Representa el acuerdo más grande en la historia de los Piratas, superando el pacto de US$106.75 millones de Bryan Reynolds del 2023, pero también forja un fuerte lazo entre Griffin y una ciudad que le sienta bien.
“Se siente genial saber que seré un Pirata de Pittsburgh por mucho tiempo”, expresó Griffin. “El objetivo es ganar todos los años. Y creo que podemos hacerlo. Será agradable dejar todo atrás y ahora simplemente puedo dedicarme a jugar béisbol”.
Por muy talentoso que sea el oriundo de Jackson, Mississippi — y lo es — Griffin también ha demostrado ser una gran persona: humilde y leal con un gran sistema de apoyo a su alrededor.
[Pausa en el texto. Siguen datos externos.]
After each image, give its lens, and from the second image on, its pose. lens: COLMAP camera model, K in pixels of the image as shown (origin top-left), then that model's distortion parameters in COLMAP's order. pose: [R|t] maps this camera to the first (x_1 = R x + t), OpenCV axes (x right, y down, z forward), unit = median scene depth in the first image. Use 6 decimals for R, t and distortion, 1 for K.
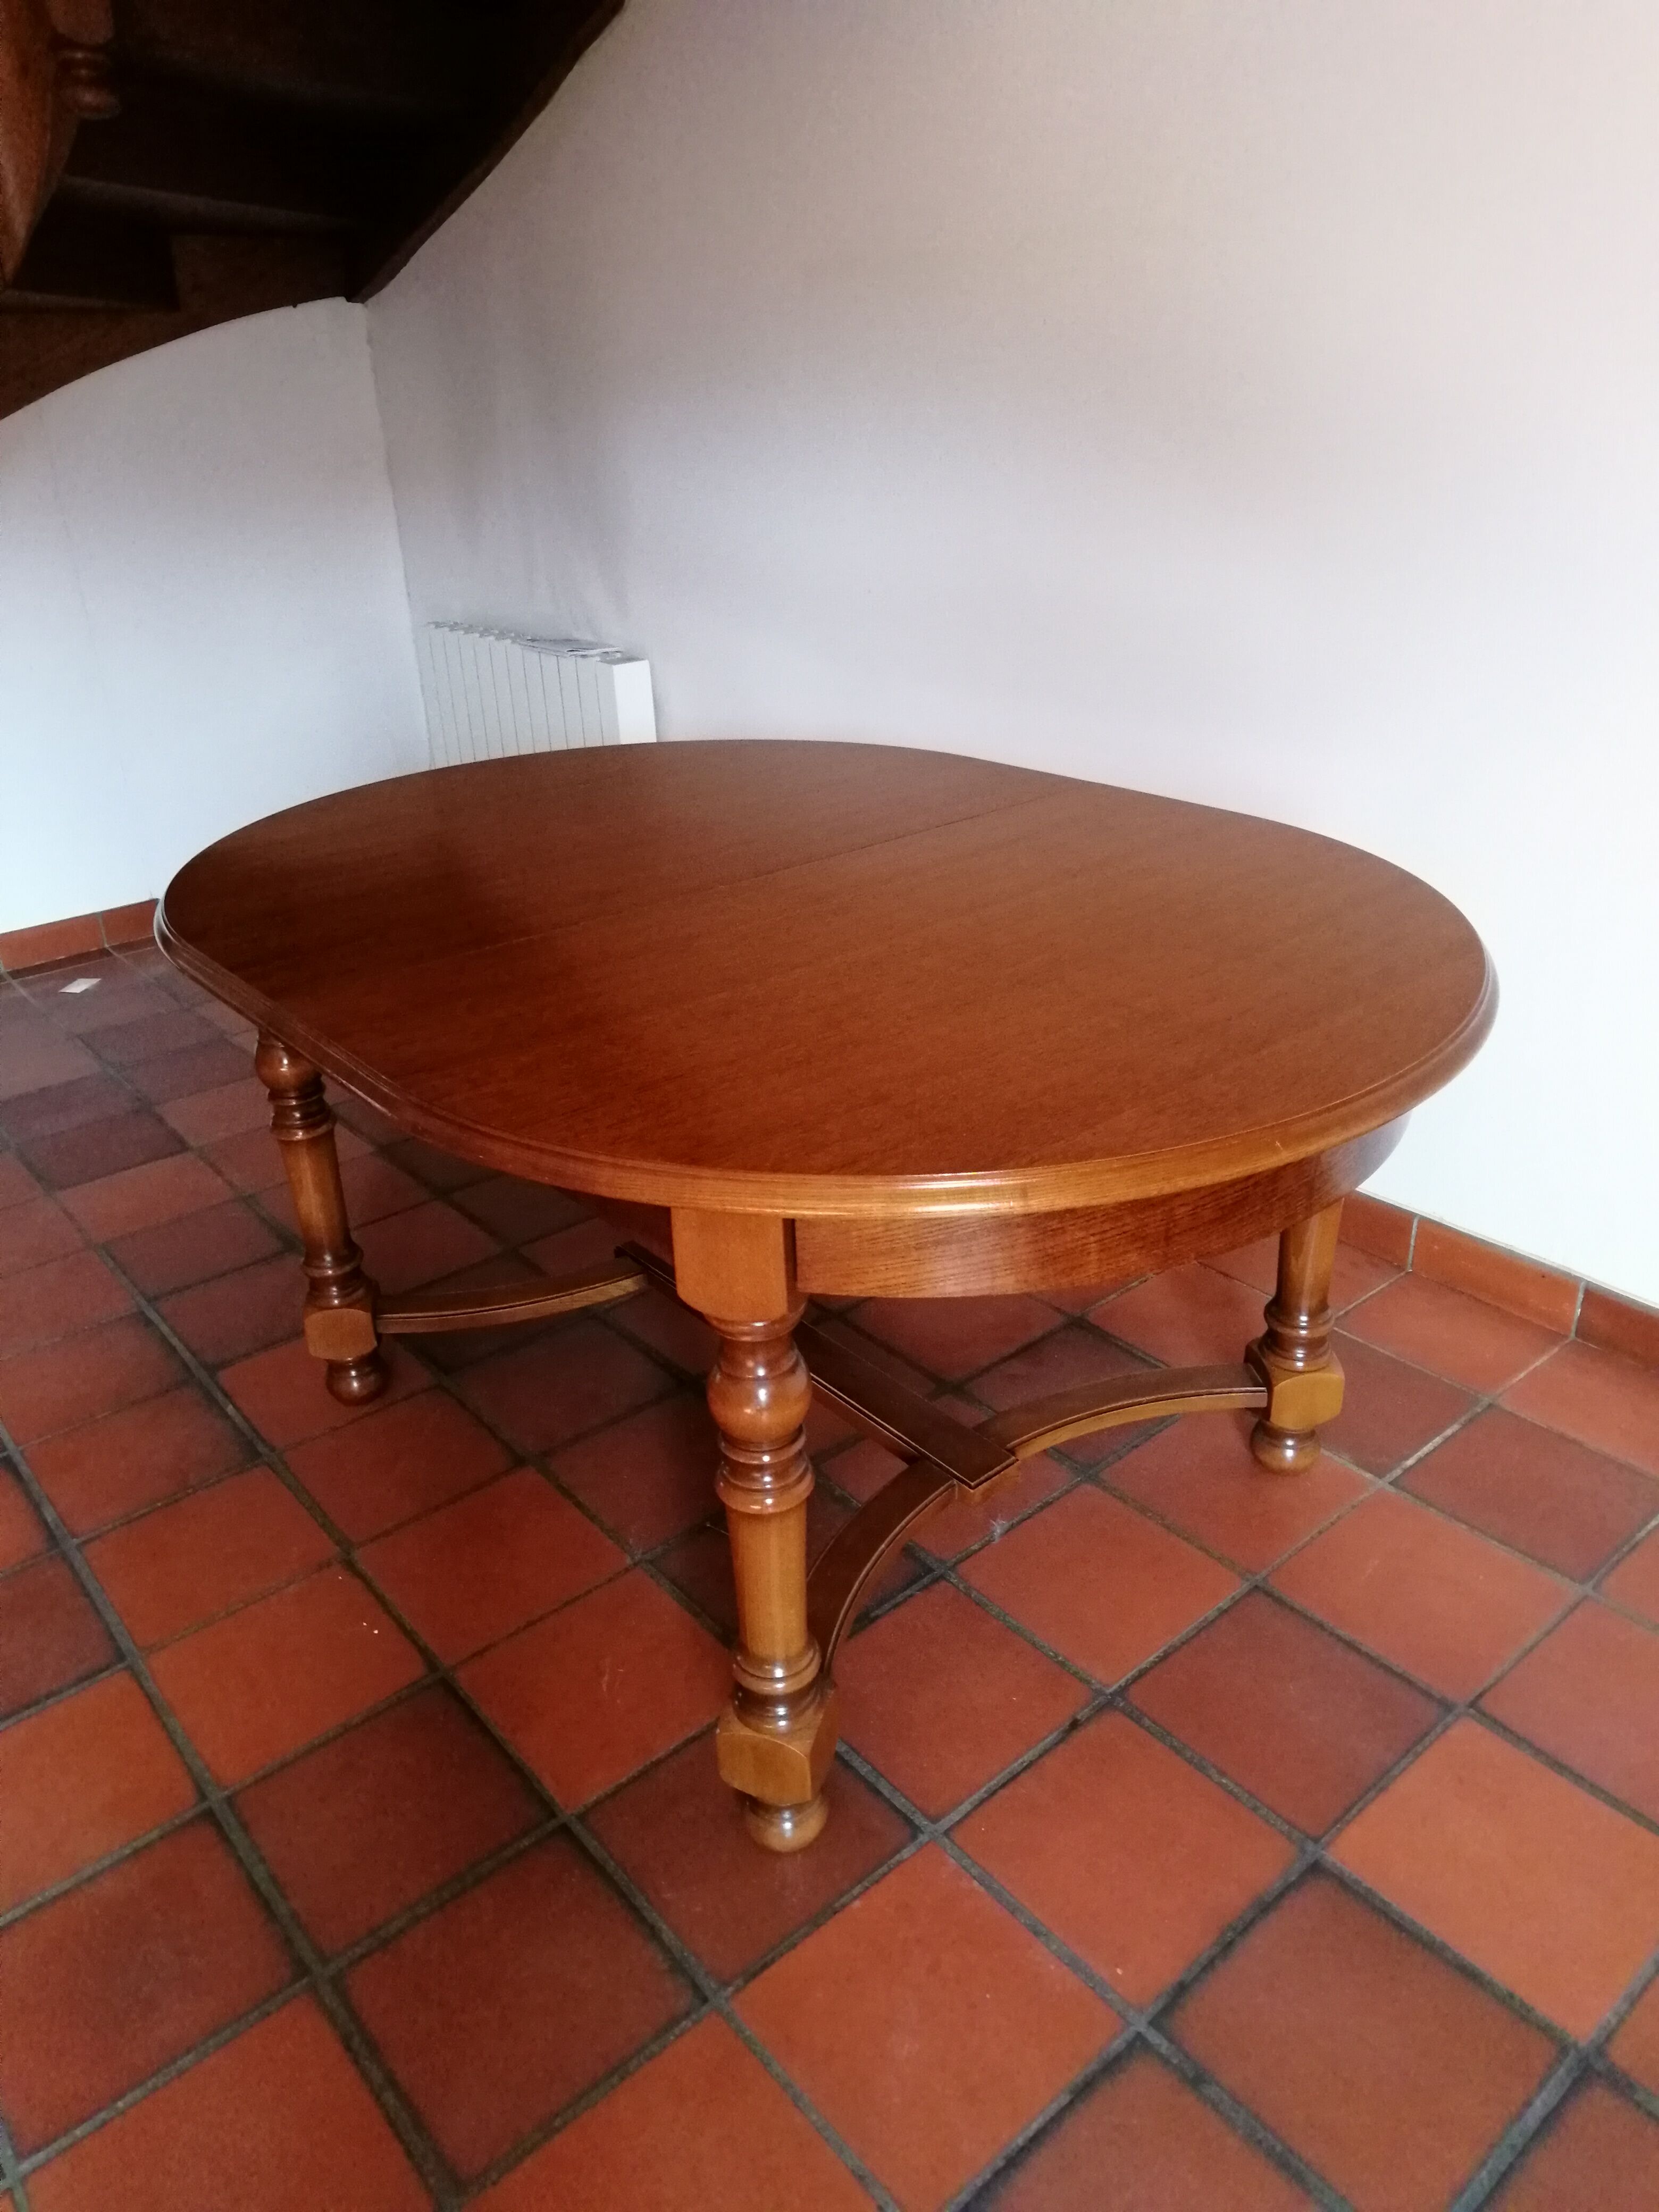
lens RADIAL K [[1538.9, 0, 828.8], [0, 1538.9, 1101.6], [0, 0, 1]] dist [0.005529, 0.004812]
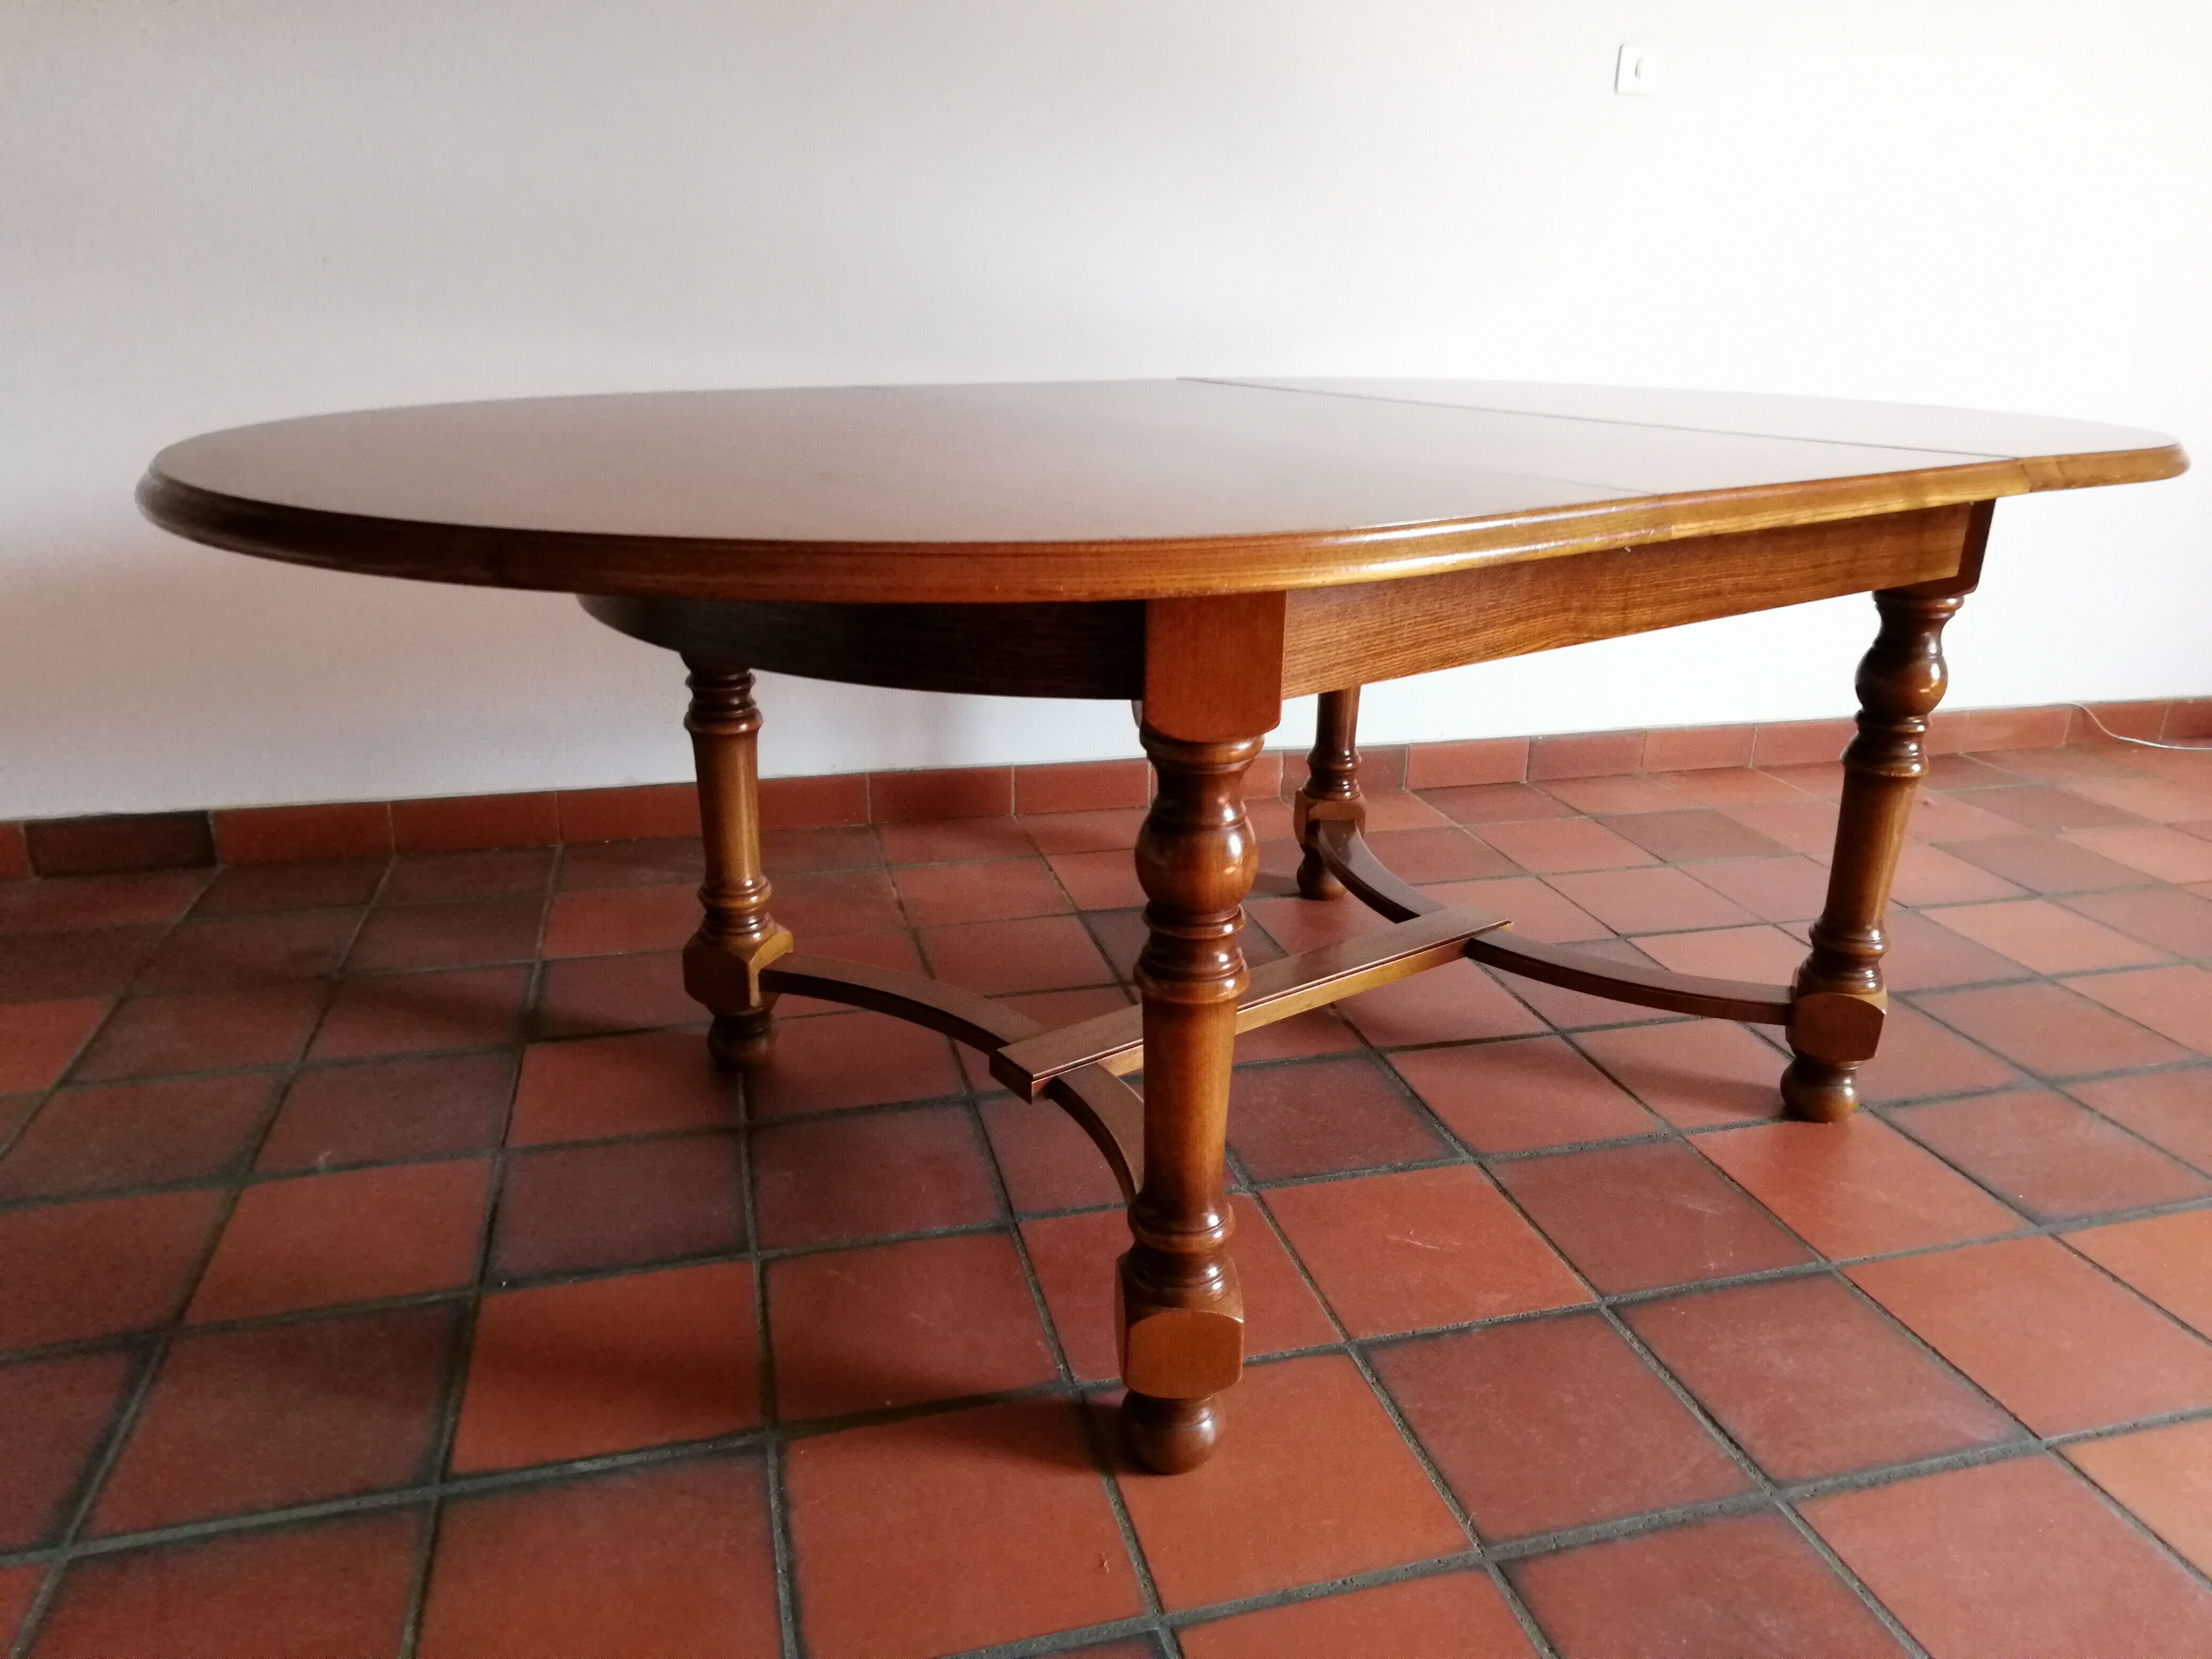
lens RADIAL K [[1545.8, 0, 1111.8], [0, 1545.8, 830.0], [0, 0, 1]] dist [0.000869, 0.006643]
pose [[0.419967, -0.258741, 0.869874, -0.976428], [0.349093, 0.930806, 0.108326, -0.015453], [-0.837712, 0.258173, 0.481233, 0.666256]]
“Firmar a Konnor es un compromiso significativo con este equipo, esta ciudad y nuestros fans”, declaró el presidente de los Piratas, Bob Nutting. “Refleja nuestra creencia en Konnor, en el club de esta temporada y en el futuro de nuestra organización. Konnor representa todo lo que valoramos en un jugador: talento excepcional, carácter fuerte, una mentalidad de equipo primero y una madurez que se destacó para todos nosotros desde el principio. Es la persona adecuada, de la familia adecuada, y este es otro paso importante en el trabajo que hemos estado haciendo para construir algo duradero”.
El contrato sirve como otro hito en lo que ha sido un ascenso atípico e impresionante para Griffin, a quien los Piratas seleccionaron en el noveno puesto general en el 2024.
Fue el primer jugador de secundaria elegido. Había preocupación sobre si su herramienta de bateo funcionaría en el béisbol profesional. Eso resultó ser ridículamente infundado.
En el 2025, Griffin arrasó en tres niveles, debutando con Clase-A Bradenton y terminando con Doble-A Altoona, dejando una línea ofensiva de .333/.415/.527 en 122 encuentros, con 23 dobles, 21 jonrones, 94 carreras impulsadas, 117 anotadas y 65 bases robadas.
Con sólo un año de béisbol profesional en su haber, Griffin se convirtió en el Jugador del Año de liga menor de casi todos y rápidamente ascendió a la cima de las listas de prospectos, siendo sus cinco herramientas la envidia de otros equipos de Grandes Ligas.